Wednesday, September 24, 2008

Clocks and gears and pendulum

We have a large clock that stands about 7 feet tall. The simple wood case, with its very dark stain was made by my great-great grandfather about a century and a half ago living in the small town of Colrain Massachusetts. [this was once a tidbit I would use as a response when I started working near there early in my career and some of the locals called me an "outsider" as my family can be trace in that area going back to the 1600s.]

But that is not the point. This clock is tall but not wide. Some people call it a grandfather clock though I have read that because of its thin size that it could also be call a grandmother clock.

But that is not the point either. This clock originally had wooden gears and works that made it run but the story is that some of them broke and my great grandmother stored them in a box until they were unceremoniously tossed in the trash. Eeeeekkkk was even the reaction I can remember 40 years ago.


But believe it or not that is not the point either, but I am getting closer. The clock stood empty and quiet for many many decades, being passed down a few generations until my Mom and Dad who had a friend who liked to work on clocks. Her ordered and installed new insides and another artist friend took the face and repainted it. The narrowness of the case determined the chime that could be installed and this is a very simple gong on the hour and single hit on the half hour.
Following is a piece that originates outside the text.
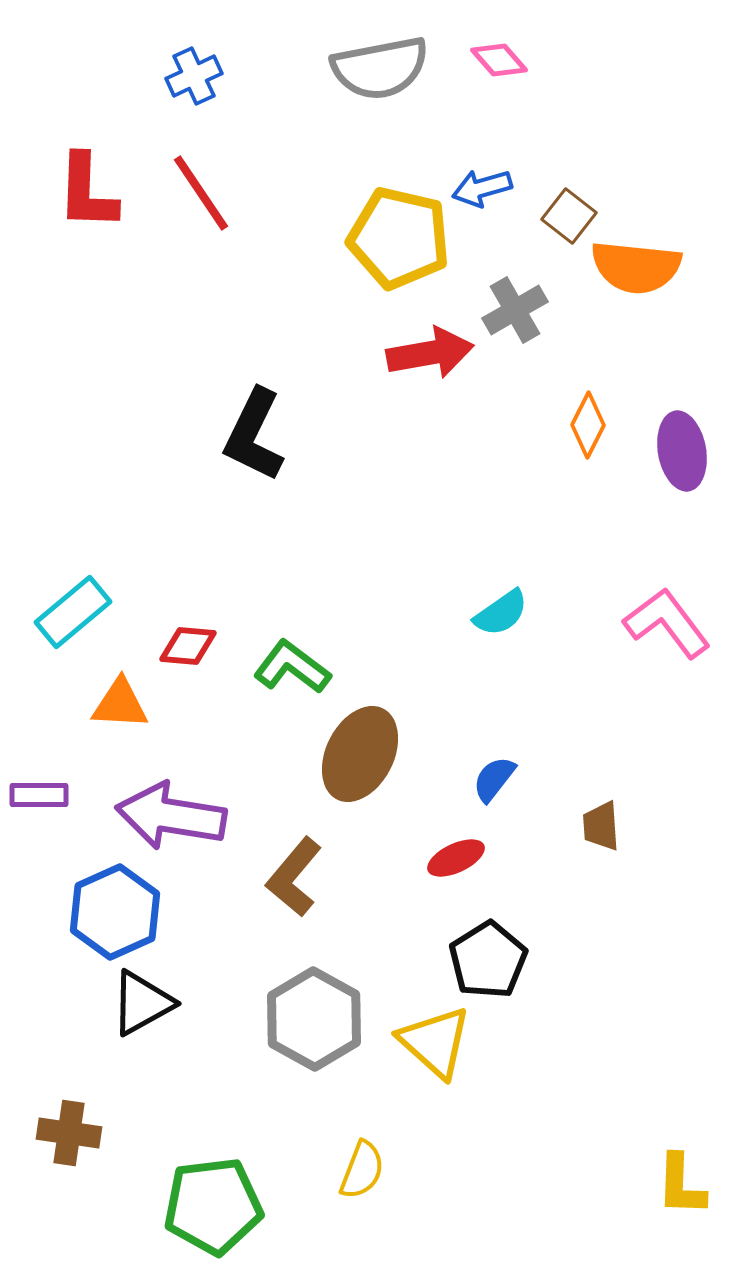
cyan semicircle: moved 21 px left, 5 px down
Then for the next twenty years or so it rhythmically ticked and chimed on the hour and on the half and then it stopped. It had become such a presence. The sound heard in throughout the night and the day.
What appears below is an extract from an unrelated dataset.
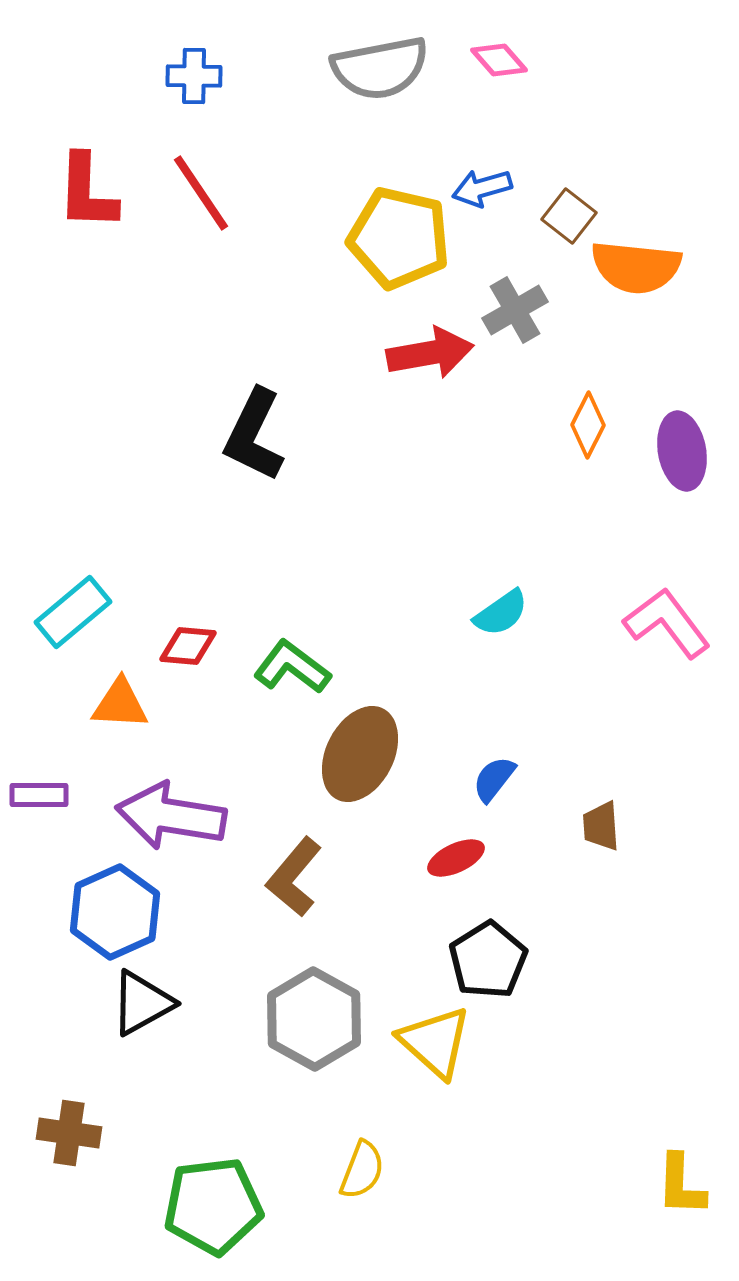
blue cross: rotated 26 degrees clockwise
The friend who had fixed it had long died so it again just sat there for another five years until I inherited from my parents.

Fortunately there is a clock shop in the Berkshires who took out the innards immediately after moving it here. Three months later (12 weeks to be precise) and it was back, its rhythmic tic and gentle gong that I would hear though out the house in the middle of the night. And then a year later it stopped.

With a minimum fee of $100 just to come look at it and then more to do something I was reluctant to immediately call someone and decided to look inside myself. The clock would wind up but the pendulum would move back and forth for about a minute then stop. You can see from these pictures that there are several gears and wires and ratchets. But then I spotted that the pendulum was just hanging.



Looking closer and closer, something that becomes less easy with these middle aged eyes, I found that there were many possible places from which to attach the pendulum. Each of which would enable it to move for a minute or so and then it would stop.

Each day I would come back to the clock and take off the face and try another position for the pendulum to hook to until finally it continued to swing and was back in business. The pendulum swung and the gears moved and parts spun around and around and the hands turned until that familiar bong.

I took these pictures of the insides to remind me of where it attaches for when it happens again. But as you can see taking pictures really close up makes it difficult for the camera to figure out how or what to focus on.

So is there a point to this post other than a pleasant story about a clock? I really is about how things fit together, how one piece out of place can totally stop the works and how it can sometimes be just a delicate attachment and connection that starts things back to working again. But how that connection can be broken again, but as you learn the weak points you can work around them, fix as necessary and the Little fixes stay little, even though not doing them makes everything stop.